■ Exercise task 1: Could you retype the passage on anxious-avoidant relationships word for word, starting at "Firstly, there are" and ending at "be securely attached."?
■ Exercise task 2: In the passage on anxious-avoidant relationships, why do securely attached people expect to be treated positively by those they love? Answer in one to three sentences.
-- Given passage start --
The Challenges of Anxious-Avoidant Relationships — Can Couples With Different Attachment Styles Work?

The Problem With Anxious-Avoidant Couples

There are so many ways to be unhappy in love, but one kind which modern psychology has given particular attention to are relationships, very high in number, in which one of the parties is defined as avoidant in their attachment patterns – and the other as anxious.


Attachment Theory is the term given to a set of ideas about how we love and the role of childhood therein originally developed by the English psychologist John Bowlby in the 50s and 60s. It divides up humanity into three categories according to our varying capacity to behave with confidence and trust in relationships.

Firstly, there are those who are securely attached, who had reliable and good childhood experiences and now expect to be positively treated by those they love, fortunate types who are capable of empathy and generosity – and communicate with honesty and directness about their needs. Around 50% of the population is assumed to be securely attached.

This leaves two fascinating deviations from health, caused by some form of early parental letdown and trauma: the first kind of attachment pattern is known as Avoidant, the second as Anxious. What makes things even more complicated and very combustible is that Avoidant and Anxious people are frequently drawn to forming couples (it’s part of their pathology) where their varied emotional quirks contribute to an especially fraught combination.
-- Given passage end --
-- Material supplied start --
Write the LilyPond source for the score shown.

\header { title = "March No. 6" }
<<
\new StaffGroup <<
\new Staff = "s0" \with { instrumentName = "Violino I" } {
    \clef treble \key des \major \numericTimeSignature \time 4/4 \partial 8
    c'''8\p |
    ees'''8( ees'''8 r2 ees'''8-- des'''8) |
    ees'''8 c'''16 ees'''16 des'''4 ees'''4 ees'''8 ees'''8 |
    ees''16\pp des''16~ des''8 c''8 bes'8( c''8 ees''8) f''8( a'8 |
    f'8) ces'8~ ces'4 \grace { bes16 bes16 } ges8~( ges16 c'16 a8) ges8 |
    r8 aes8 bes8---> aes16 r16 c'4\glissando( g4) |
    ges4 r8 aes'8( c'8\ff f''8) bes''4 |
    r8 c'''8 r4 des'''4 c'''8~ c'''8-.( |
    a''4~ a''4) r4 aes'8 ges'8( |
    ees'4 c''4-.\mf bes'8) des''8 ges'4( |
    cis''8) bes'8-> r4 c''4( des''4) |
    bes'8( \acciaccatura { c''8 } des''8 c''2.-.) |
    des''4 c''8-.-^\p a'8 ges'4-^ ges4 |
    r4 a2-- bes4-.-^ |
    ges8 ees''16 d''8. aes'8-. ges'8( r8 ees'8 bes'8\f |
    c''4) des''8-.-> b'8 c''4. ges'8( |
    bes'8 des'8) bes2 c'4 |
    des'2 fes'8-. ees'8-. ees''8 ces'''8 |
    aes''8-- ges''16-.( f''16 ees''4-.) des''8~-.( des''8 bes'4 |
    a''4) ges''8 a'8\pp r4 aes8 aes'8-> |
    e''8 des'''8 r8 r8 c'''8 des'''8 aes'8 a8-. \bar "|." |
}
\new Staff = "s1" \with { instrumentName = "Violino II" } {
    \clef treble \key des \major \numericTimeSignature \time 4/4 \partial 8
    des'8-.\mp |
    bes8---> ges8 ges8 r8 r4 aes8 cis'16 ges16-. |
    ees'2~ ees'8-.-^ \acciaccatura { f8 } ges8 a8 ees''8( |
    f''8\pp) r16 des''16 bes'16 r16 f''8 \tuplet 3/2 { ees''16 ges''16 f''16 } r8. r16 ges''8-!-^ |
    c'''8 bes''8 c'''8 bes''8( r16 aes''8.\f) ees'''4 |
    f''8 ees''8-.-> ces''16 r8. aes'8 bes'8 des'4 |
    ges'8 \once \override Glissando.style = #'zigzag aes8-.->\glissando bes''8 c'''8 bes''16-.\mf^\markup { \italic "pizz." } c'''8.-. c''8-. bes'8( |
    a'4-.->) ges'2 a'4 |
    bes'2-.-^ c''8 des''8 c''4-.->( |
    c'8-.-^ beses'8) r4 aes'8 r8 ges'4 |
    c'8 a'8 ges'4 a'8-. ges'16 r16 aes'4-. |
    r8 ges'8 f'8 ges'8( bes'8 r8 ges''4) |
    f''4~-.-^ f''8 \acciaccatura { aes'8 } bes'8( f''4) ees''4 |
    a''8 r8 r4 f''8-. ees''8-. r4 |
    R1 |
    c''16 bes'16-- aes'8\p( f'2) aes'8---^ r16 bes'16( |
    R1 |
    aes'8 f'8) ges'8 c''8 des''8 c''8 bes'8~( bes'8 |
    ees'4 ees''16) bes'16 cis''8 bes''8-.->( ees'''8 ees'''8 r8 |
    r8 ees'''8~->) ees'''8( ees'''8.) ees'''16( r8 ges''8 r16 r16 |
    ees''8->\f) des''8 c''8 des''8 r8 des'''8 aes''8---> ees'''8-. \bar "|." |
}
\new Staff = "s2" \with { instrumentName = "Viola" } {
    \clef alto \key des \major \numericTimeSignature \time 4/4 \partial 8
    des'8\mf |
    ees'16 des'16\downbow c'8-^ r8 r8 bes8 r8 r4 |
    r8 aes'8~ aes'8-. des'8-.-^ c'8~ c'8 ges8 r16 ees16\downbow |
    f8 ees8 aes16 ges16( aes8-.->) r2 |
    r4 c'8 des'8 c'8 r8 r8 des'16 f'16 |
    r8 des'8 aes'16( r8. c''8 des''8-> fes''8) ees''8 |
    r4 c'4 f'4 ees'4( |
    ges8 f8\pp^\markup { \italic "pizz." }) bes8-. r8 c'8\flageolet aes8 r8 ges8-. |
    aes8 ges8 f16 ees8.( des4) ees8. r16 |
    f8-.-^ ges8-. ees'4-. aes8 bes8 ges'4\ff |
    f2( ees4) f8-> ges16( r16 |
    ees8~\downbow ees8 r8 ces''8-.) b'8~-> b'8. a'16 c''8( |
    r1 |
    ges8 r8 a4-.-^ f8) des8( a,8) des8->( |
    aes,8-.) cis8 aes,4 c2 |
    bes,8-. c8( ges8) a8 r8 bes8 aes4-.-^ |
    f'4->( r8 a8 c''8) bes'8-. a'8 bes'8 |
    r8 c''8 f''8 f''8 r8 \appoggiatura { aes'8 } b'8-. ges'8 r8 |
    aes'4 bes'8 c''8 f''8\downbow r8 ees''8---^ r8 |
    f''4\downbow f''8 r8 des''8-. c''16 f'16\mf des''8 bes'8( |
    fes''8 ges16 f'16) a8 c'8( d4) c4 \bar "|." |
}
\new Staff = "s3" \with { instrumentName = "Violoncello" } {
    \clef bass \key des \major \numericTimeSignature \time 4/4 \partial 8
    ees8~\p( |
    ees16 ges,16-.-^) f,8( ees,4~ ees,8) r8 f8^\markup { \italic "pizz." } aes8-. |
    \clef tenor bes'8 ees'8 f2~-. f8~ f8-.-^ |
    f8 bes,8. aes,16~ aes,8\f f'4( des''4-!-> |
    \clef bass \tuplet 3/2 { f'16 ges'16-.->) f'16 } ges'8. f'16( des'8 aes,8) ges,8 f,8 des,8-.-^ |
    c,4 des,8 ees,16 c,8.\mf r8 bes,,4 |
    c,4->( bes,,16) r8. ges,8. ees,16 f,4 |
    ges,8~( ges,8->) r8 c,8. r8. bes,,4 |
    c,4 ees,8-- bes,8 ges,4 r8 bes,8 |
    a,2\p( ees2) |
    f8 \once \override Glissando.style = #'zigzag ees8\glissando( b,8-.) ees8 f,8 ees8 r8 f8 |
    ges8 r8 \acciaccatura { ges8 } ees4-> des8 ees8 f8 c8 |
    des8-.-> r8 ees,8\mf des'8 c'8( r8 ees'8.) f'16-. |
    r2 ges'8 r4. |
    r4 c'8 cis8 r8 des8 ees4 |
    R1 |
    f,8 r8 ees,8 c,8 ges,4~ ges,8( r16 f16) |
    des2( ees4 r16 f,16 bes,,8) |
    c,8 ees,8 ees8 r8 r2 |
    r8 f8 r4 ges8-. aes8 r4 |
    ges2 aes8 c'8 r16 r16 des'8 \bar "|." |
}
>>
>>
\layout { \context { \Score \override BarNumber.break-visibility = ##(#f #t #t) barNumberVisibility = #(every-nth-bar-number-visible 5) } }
-- Material supplied end --
■ Complete output 1:
Firstly, there are those who are securely attached, who had reliable and good childhood experiences and now expect to be positively treated by those they love, fortunate types who are capable of empathy and generosity – and communicate with honesty and directness about their needs. Around 50% of the population is assumed to be securely attached.

■ Complete output 2: Securely attached people expect positive treatment from those they love because they had reliable and good childhood experiences.